▸ Work order
Quote only the span from the first line of the entries to the line containing "ring tip: (319, 373)", both ends kept. Leave every picture out.

Information provided START

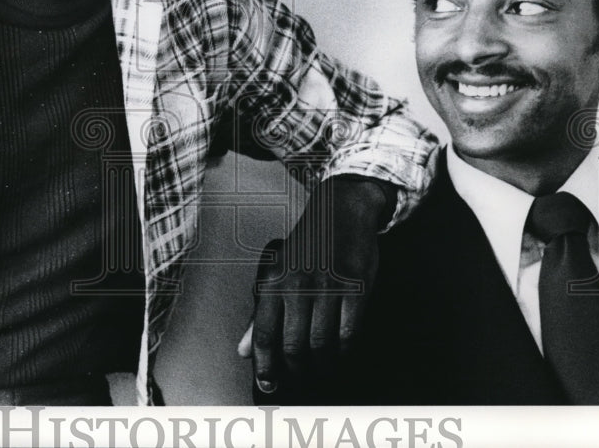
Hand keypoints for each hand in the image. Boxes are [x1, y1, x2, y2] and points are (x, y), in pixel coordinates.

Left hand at [244, 176, 395, 394]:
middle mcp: (298, 285)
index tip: (267, 386)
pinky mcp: (355, 289)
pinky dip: (342, 352)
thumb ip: (260, 314)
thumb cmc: (305, 247)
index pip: (263, 334)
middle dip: (295, 372)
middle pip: (293, 346)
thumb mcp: (275, 273)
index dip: (264, 366)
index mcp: (274, 282)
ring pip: (321, 344)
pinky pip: (348, 333)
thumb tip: (243, 351)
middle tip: (299, 383)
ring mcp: (328, 287)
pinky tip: (338, 355)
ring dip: (320, 367)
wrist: (340, 213)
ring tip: (319, 373)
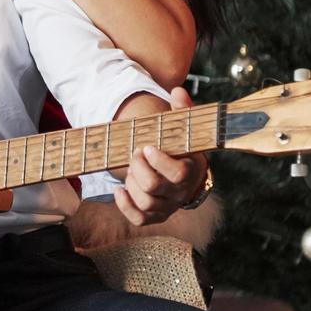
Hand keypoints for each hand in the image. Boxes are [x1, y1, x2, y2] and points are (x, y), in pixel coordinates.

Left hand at [110, 87, 208, 226]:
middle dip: (138, 168)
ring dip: (131, 184)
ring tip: (130, 169)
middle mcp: (181, 192)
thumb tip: (177, 91)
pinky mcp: (156, 216)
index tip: (146, 147)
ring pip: (145, 203)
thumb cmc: (181, 147)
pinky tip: (119, 190)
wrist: (185, 175)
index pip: (177, 173)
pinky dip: (125, 205)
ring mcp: (168, 206)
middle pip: (154, 187)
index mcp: (191, 170)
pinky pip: (139, 219)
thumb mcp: (184, 129)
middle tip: (135, 154)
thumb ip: (182, 111)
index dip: (158, 161)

Information provided END

▸ Answer to the problem
Hand keypoints for each hand in the image. Boxes are [x1, y1, x2, y2] and points are (x, y), in pixel coordinates.

Left hand at [244, 176, 395, 394]:
middle mcp: (298, 285)
index tip: (267, 386)
pinky mcp: (355, 289)
pinky dip: (342, 352)
thumb ip: (260, 314)
thumb cmc: (305, 247)
index pip: (263, 334)
middle dip: (295, 372)
middle pip: (293, 346)
thumb mcp: (275, 273)
index dip: (264, 366)
index mcp: (274, 282)
ring pip: (321, 344)
pinky pip: (348, 333)
thumb tip: (243, 351)
middle tip: (299, 383)
ring mcp: (328, 287)
pinky tip: (338, 355)
ring dip: (320, 367)
wrist: (340, 213)
ring tip: (319, 373)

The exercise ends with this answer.